▶ [Material for this exercise]:
★ ★ ★

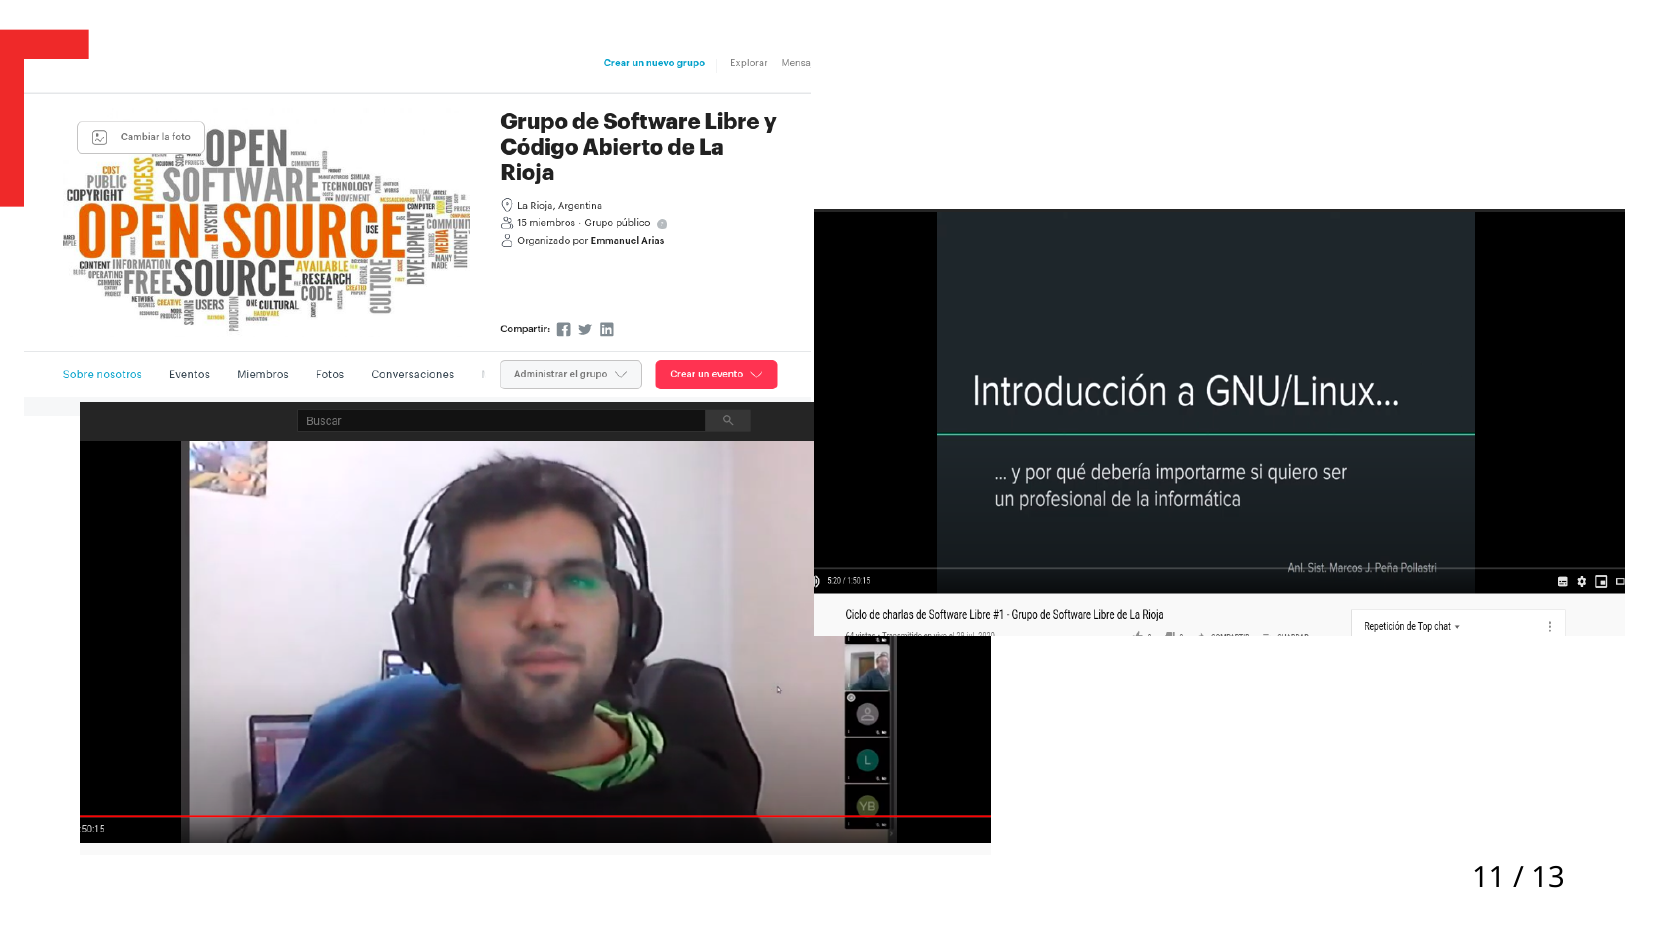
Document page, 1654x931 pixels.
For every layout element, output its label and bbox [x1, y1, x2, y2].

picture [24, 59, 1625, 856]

★ ★ ★

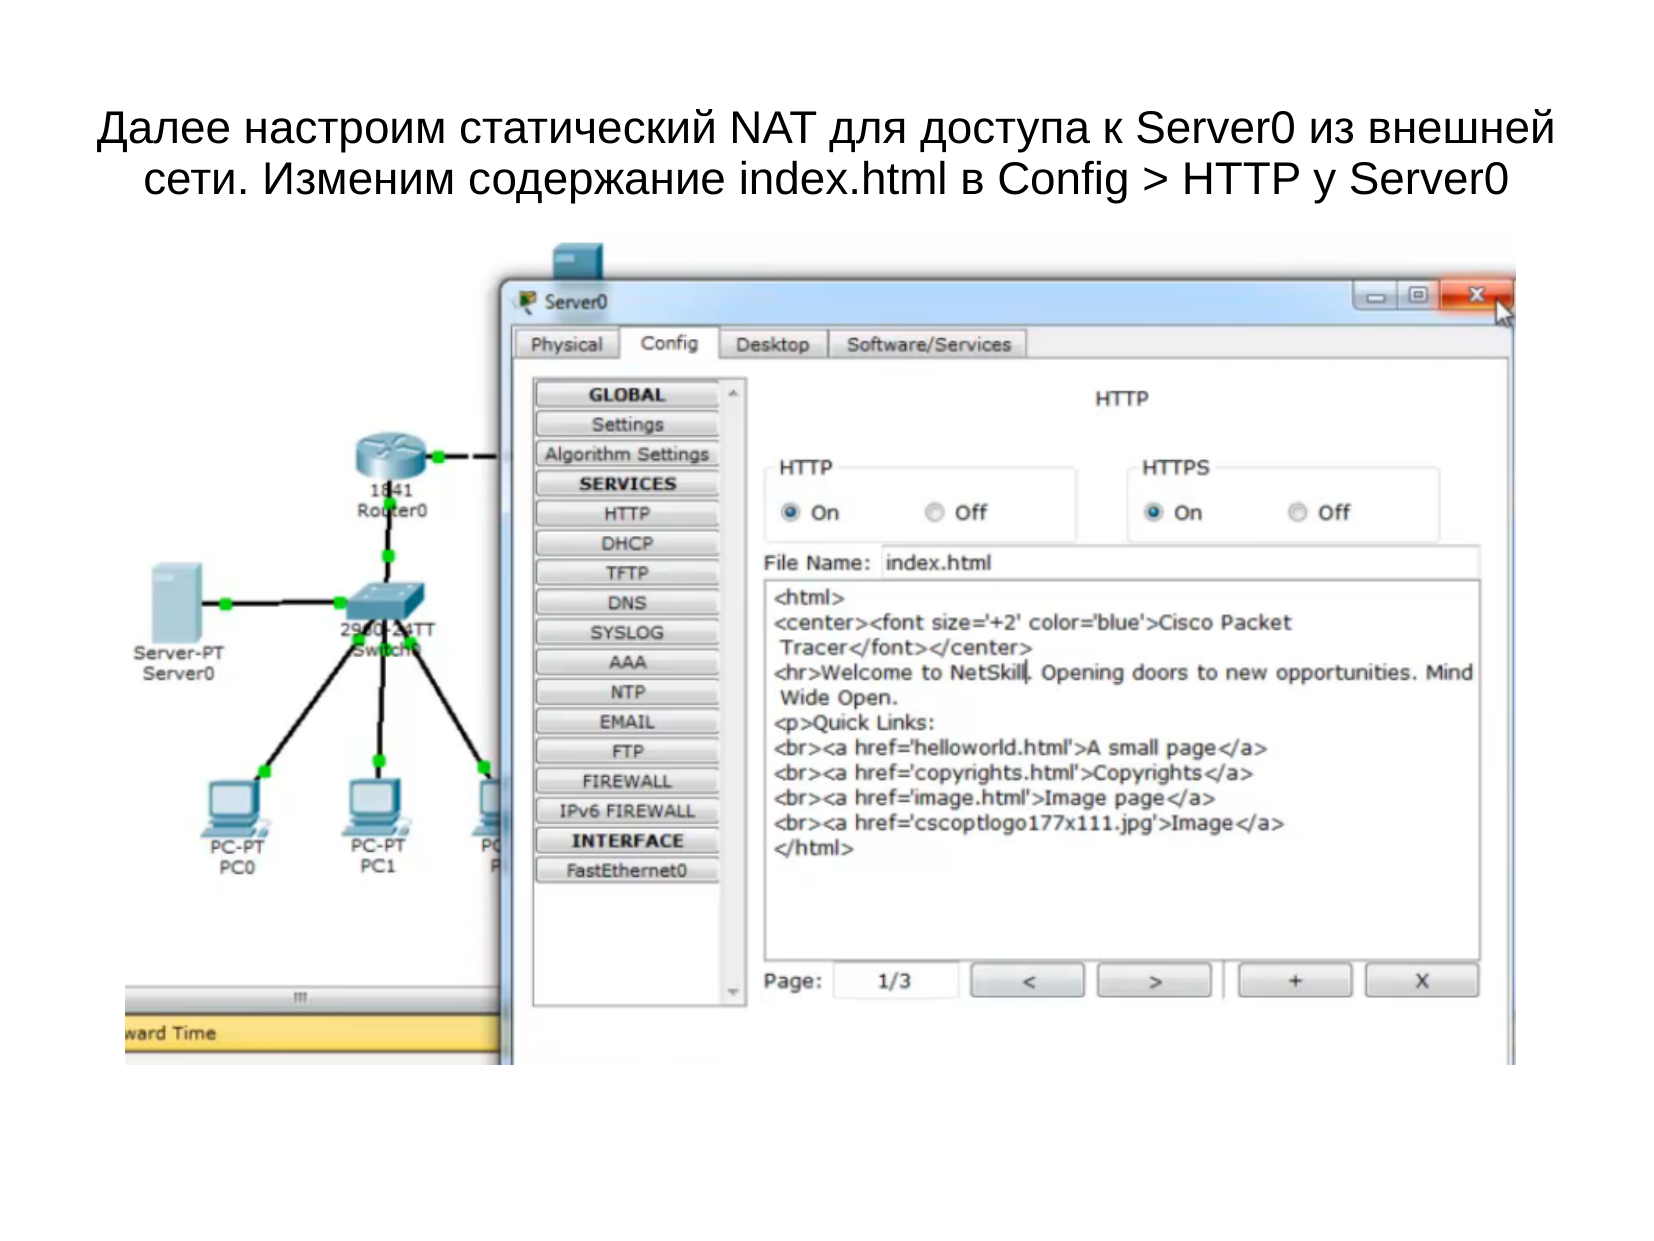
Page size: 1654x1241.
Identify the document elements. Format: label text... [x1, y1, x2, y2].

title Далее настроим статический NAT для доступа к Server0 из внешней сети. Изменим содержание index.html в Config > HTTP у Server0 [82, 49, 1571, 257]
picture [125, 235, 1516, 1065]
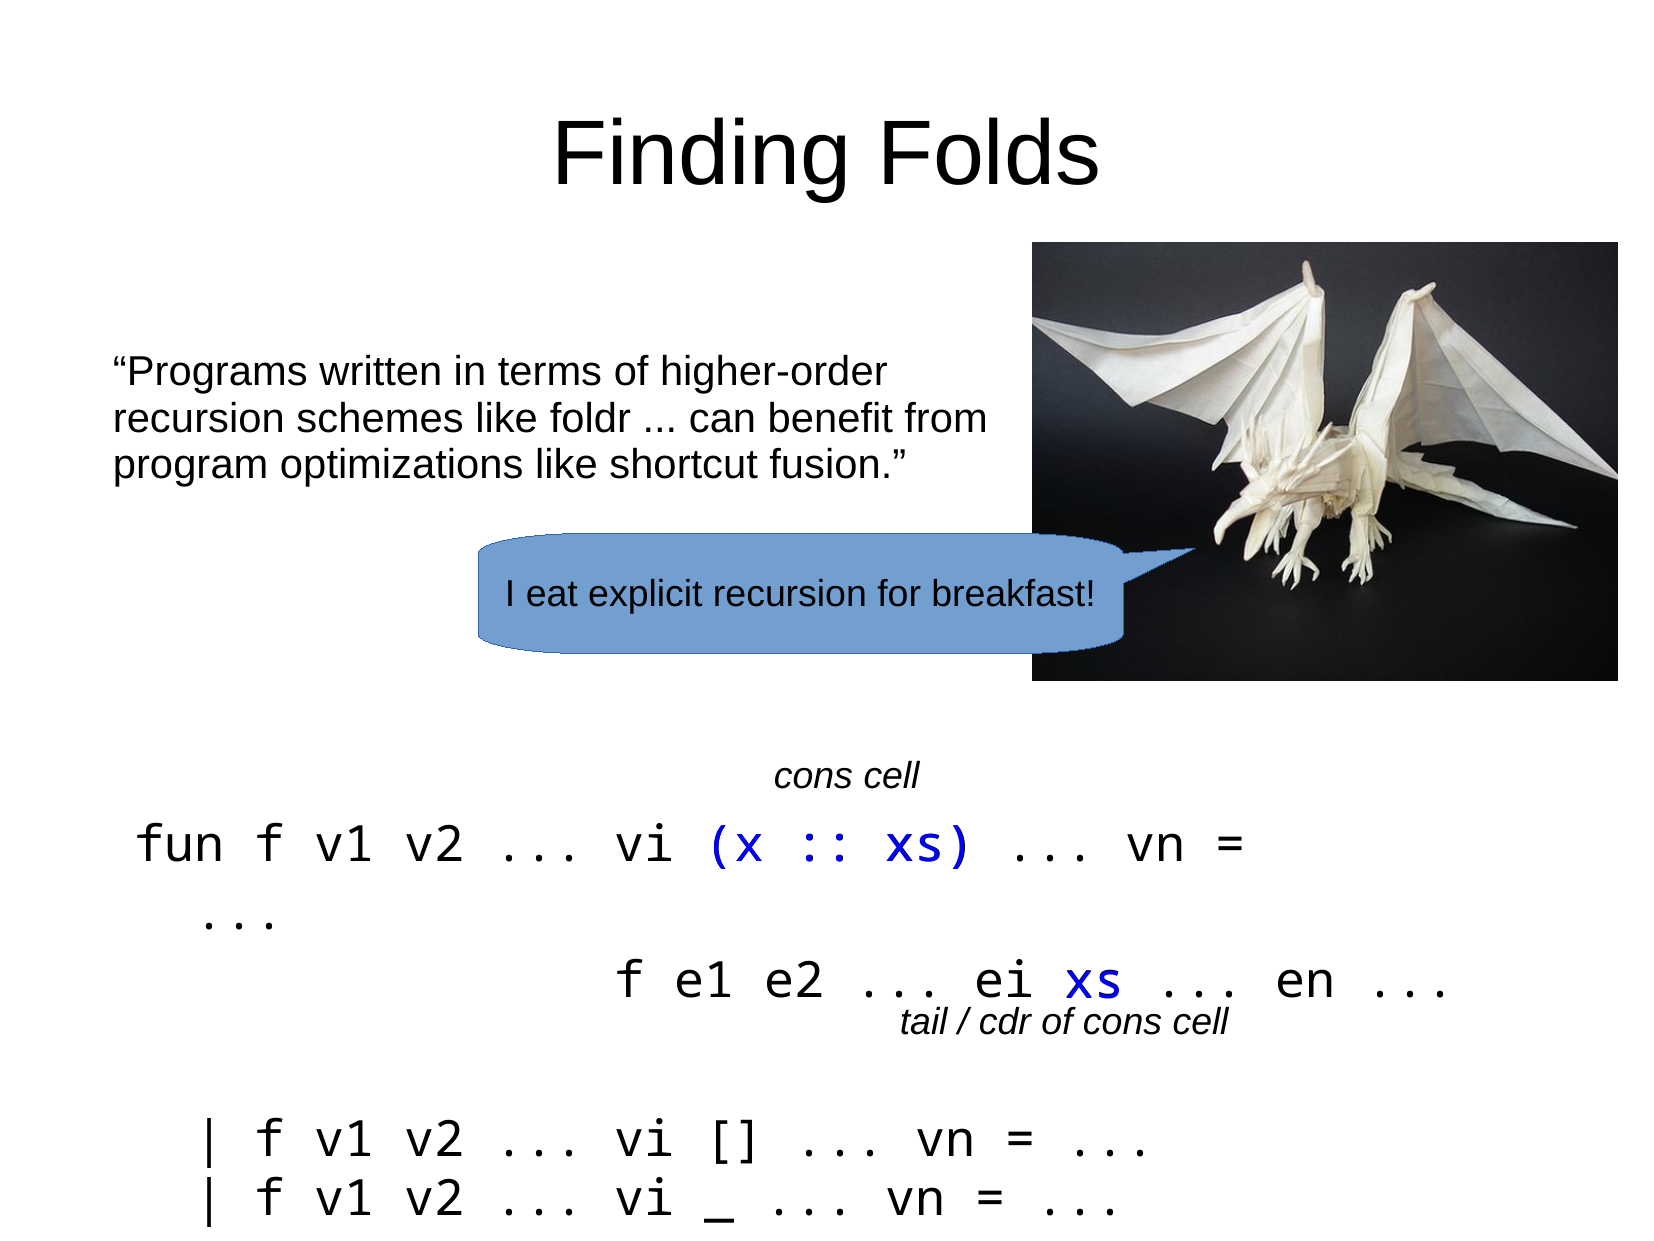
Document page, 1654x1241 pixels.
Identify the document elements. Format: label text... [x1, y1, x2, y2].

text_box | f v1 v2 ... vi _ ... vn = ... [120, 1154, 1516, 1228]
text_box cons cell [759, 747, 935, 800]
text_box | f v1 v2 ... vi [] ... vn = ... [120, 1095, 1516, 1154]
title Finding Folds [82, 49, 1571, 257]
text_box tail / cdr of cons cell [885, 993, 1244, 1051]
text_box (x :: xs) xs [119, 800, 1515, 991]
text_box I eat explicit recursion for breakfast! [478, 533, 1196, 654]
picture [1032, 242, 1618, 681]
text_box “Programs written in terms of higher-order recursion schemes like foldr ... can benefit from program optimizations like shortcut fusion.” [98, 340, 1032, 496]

★ ★ ★

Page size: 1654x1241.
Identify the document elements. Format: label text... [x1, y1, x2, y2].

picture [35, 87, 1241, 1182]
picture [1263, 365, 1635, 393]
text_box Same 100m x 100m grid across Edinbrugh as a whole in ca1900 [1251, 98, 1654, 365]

★ ★ ★

▶ [Exercise]: Duplicate the lines of the listing above, beginning with the line containing "Document page, 1654x931 pixels." and continuing through the line containing "picture [24, 59, 1625, 856]", with both of those lines included.

▶ [Exercise solution]:
Document page, 1654x931 pixels.
For every layout element, output its label and bbox [x1, y1, x2, y2].

picture [24, 59, 1625, 856]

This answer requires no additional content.